Now this process of reasoning will be that which I shall endeavour to employ in the succeeding investigations, a process perfectly safe, so long as we are quite sure that we are reasoning concerning objects which produce in us one and the same sensation, but not safe if the sensation produced be of a different nature, though it may be equally agreeable; for what produces a different sensation must be a different cause. And the difficulty of reasoning respecting Beauty arises chiefly from the ambiguity of the word, which stands in different people's minds for totally different sensations, for which there can be no common cause.

When, for instance, Mr. Alison endeavours to support his position, that "no man is sensible to beauty in those objects with regard to which he has not previous ideas," by the remark that "the beauty of a theory, or of a relic of antiquity, is unintelligible to a peasant,' we see at once that it is hopeless to argue with a man who, under his general term Beauty, may, for anything we know, be sometimes speaking of mathematical demonstrability and sometimes of historical interest. While, even if we could succeed in limiting the term to the sense of external attractiveness, there would be still room for many phases of error: for though the beauty of a snowy mountain and of a human cheek or forehead, so far as both are considered as mere matter, is the same, and traceable to certain qualities of colour and line, common to both, and by reason extricable; yet the flush of the cheek and moulding of the brow, as they express modesty, affection, or intellect, possess sources of agreeableness which are not common to the snowy mountain, and the interference of whose influence we

must be cautious to prevent in our examination of those which are material or universal.1

The first thing, then, that we have to do, is accurately to discriminate and define those appearances from which we are about to reason as belonging to beauty, properly so called, and to clear the ground of all the confused ideas and erroneous theories with which the misapprehension or metaphorical use of the term has encumbered it.

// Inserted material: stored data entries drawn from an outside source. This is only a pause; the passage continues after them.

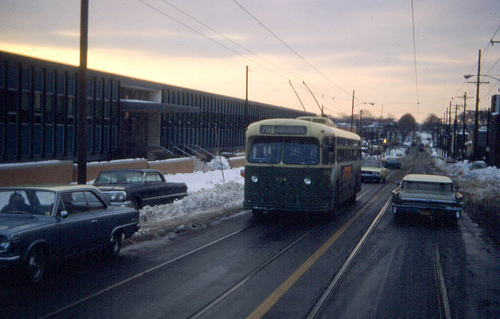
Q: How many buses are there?
A: One.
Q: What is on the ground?
A: Snow.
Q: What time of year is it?
A: Winter.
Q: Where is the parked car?
A: By the curb.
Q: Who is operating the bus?
A: The bus driver.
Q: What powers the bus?
A: Fuel.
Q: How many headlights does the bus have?
A: Two.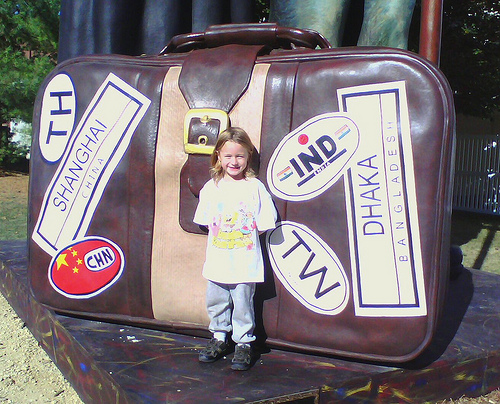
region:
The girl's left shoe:
[231, 342, 256, 375]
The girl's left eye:
[234, 152, 246, 159]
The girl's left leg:
[233, 284, 256, 341]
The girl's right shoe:
[196, 334, 229, 365]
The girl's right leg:
[203, 279, 232, 336]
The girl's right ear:
[213, 150, 223, 164]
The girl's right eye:
[224, 153, 233, 160]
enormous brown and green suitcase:
[20, 18, 463, 380]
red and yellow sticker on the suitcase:
[46, 233, 131, 300]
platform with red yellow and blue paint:
[2, 237, 498, 402]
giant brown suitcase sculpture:
[29, 22, 445, 367]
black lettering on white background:
[270, 230, 337, 303]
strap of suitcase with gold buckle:
[172, 65, 250, 231]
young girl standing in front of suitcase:
[189, 129, 266, 372]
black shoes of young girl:
[196, 336, 252, 371]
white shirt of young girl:
[195, 178, 275, 283]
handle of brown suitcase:
[153, 19, 327, 49]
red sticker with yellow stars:
[42, 242, 122, 298]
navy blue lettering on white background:
[273, 134, 351, 184]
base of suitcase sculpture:
[3, 239, 498, 401]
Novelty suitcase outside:
[10, 3, 460, 372]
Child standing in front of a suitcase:
[187, 107, 287, 384]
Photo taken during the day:
[15, 13, 485, 384]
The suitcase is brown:
[0, 50, 444, 372]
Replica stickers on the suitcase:
[0, 58, 462, 333]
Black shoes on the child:
[181, 333, 272, 377]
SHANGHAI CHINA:
[54, 103, 134, 217]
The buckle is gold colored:
[177, 103, 222, 157]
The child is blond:
[212, 133, 257, 193]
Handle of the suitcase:
[140, 13, 341, 67]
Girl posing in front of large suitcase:
[27, 45, 457, 337]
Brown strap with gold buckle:
[178, 48, 258, 146]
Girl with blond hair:
[210, 123, 256, 180]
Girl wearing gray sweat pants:
[201, 124, 263, 343]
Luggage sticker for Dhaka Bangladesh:
[355, 77, 408, 320]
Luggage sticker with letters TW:
[272, 222, 347, 307]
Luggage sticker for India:
[270, 107, 360, 195]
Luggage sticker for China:
[51, 233, 127, 298]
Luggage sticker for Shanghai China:
[49, 83, 145, 238]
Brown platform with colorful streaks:
[61, 330, 200, 391]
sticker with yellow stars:
[2, 225, 126, 358]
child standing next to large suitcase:
[29, 135, 449, 365]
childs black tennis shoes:
[150, 342, 251, 368]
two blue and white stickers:
[25, 96, 131, 198]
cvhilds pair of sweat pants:
[202, 283, 292, 333]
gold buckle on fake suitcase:
[138, 102, 233, 170]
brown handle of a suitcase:
[108, 26, 323, 66]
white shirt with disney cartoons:
[167, 186, 275, 276]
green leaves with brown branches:
[5, 7, 61, 122]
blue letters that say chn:
[27, 201, 147, 307]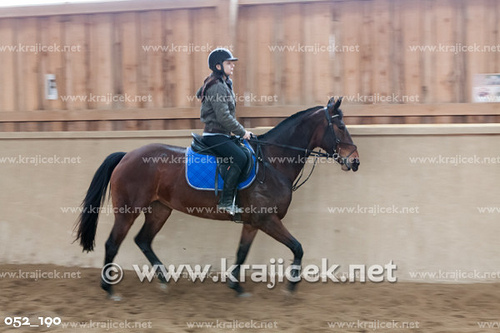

By the term Beauty, then, properly are signified two things. First, that external quality of bodies already so often spoken of, and which, whether it occur in a stone, flower, beast, or in man, is absolutely identical, which, as I have already asserted, may be shown to be in some sort typical of the Divine attributes, and which therefore I shall, for distinction's sake, call Typical Beauty: and, secondarily, the appearance of felicitous fulfilment of function in living things, more especially of the joyful and right exertion of perfect life in man; and this kind of beauty I shall call Vital Beauty.

Any application of the word Beautiful to other appearances or qualities than these is either false or metaphorical; as, for instance, to the splendour of a discovery, the fitness of a proportion, the coherence of a chain of reasoning, or the power of bestowing pleasure which objects receive from association, a power confessedly great, and interfering, as we shall presently find, in a most embarrassing way with the attractiveness of inherent beauty.

But in order that the mind of the reader may not be biassed at the outset by that which he may happen to have received of current theories respecting beauty, founded on the above metaphorical uses of the word (theories which are less to be reprobated as accounting falsely for the sensations of which they treat, than as confusing two or more pleasurable sensations together), I shall briefly glance at the four erroneous positions most frequently held upon this subject, before proceeding to examine those typical and vital properties of things, to which I conceive that all our original conceptions of beauty may be traced.

1 Compare Spenser (Hymn to Beauty):

"But ah, believe me, there is more than so,

That works such wonders in the minds of men."